A unique flower, becoming itself

Instead, she is a tightly furled seed, a wondrously dense kernel of possibilities whose purpose in life is to flower. She has not yet done anything, and that makes her immensely rich. She simply *is*, and that makes her immeasurably precious, irreplaceable. 

It’s not doctrine, but I believe that when *every* human child is born, the heavens open and the angels shout with joy. I have heard it.

When a child is born, we brush with eternity, as she is delivered into the light from the shadows of the womb, and becomes herself, shows who she has always been – and also simultaneously takes on the heavy burden of human potentiality, beginning the long journey of becoming who she was made to be.

But for that one moment, when we first see her face, she simply is. She is herself. She has emerged. Nothing more is needed. 

So, speaking of babies. Here we are, freshly post-Christmas Day, and what are we to do now?

Where to from here?

Maybe you have heard that it is every human being’s vocation, every woman and every man’s purpose, to imitate Mary by bringing Christ into the world.

It’s something I think about every Sunday, after I receive Christ into my body, and I ask Him to help me remember Him, remember what has happened in the Eucharist, remember who I have carried within me for a short time.

Remember to do my best, work my hardest to show His presence to other people I meet.  

But what I heard very insistently this year is that this is a fruitless struggle. It’s fruitless to work and strive to deliver Christ into the world. It’s the struggling and the strife that are fruitless, I mean, because He *will* arrive.

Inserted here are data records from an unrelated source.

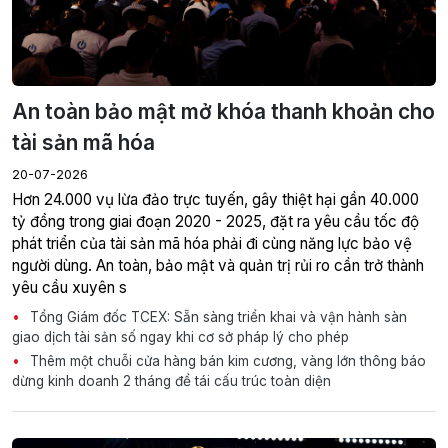
20-07-2026
tỷ đồng trong giai đoạn 2020 - 2025, đặt ra yêu cầu tốc độ
phát triển của tài sản mã hóa phải đi cùng năng lực bảo vệ
người dùng. An toàn, bảo mật và quản trị rủi ro cần trở thành
yêu cầu xuyên s
Tổng Giám đốc TCEX: Sẵn sàng triển khai và vận hành sàn
giao dịch tài sản số ngay khi cơ sở pháp lý cho phép
Thêm một chuỗi cửa hàng bán kim cương, vàng lớn thông báo
dừng kinh doanh 2 tháng để tái cấu trúc toàn diện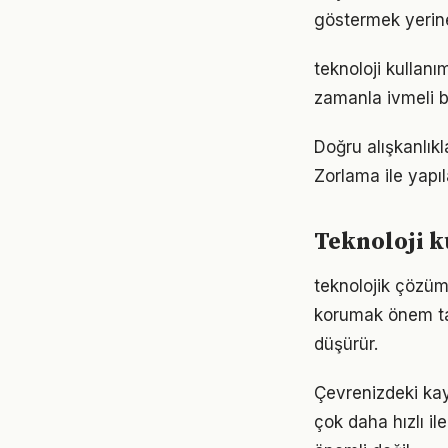
göstermek yerine
teknoloji kullan
zamanla ivmeli b
Doğru alışkanlıkl
Zorlama ile yapıl
Teknoloji k
teknolojik çözüm
korumak önem taş
düşürür.
Çevrenizdeki kayn
çok daha hızlı il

The Nativity is depicted in this 17th-century painting by the three Le Nain brothers, Antoine, Louis and Mathieu. Photo: CNS, Bridgeman Images

He has arrived. He is here now, and there was never a time when He was not here. He is who He is, and there was never a time when He was not that Person. He was not always a newborn baby, but always the Son.

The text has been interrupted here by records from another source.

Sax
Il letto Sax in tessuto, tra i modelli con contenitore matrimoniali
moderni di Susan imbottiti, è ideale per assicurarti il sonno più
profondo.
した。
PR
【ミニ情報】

Somehow at one and the same time, He is the flower of all creation, the open, shining blossom of the Father’s love, and also the tightly furled kernel of blessed humanity, ready to become anything we need Him to be.

Bringing Christ into the world

So what does it mean to bring Him into the world? How do we bring Christ to other people? How do we show them who He is?

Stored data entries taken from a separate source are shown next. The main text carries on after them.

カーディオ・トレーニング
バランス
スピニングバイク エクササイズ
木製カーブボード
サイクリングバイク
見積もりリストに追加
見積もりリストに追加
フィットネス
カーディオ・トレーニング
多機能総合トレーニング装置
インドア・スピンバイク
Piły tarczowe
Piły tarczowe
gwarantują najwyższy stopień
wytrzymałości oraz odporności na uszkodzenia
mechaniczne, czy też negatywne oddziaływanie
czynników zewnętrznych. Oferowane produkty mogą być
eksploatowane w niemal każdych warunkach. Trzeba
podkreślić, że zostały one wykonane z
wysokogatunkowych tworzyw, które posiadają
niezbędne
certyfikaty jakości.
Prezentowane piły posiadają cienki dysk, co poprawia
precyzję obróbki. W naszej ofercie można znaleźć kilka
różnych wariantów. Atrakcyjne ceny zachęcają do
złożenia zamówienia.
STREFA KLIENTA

By seeing Him. By looking at His face, seeing how real He is. We can’t show Him to other people if we’re always to busy to see who He is ourselves. We cannot evangelize if we’re too busy to adore.

And any time we feel like we must shoulder the burden of fixing and saving and understanding the world, that shows we don’t know who He is. Bearing Christ means coming to know Christ by looking at His face over and over again.

The work that Christ does in the world is largely unknown to us. All the struggles, all the wrestling, and shoving, the kicks, the turmoil – these dark and restless spans of time while we are still becoming who we are made to be – they are inescapable.

A darkness, but charged with meaning – and good

The womb of the world is a private place, and what happens here is full of secrets and shadows, potentialities, things yet-to-be-revealed. But it *is* the darkness of the womb, not the grave.

A temporary darkness; a full darkness, not an empty one. A place of waiting for the person who is already there to reveal His face.

The work of being a Christian is the work of seeking His face, over and over again; of affirming the continuity of who the Christ Child is and who He always has been; of being willing to see that He is real, over and over and over again. Of looking for His face, looking at it. 

Stop. Look. Christ is the same yesterday, today, and forever, and He is here with us now. Stop. Look. He is real. Look at His face.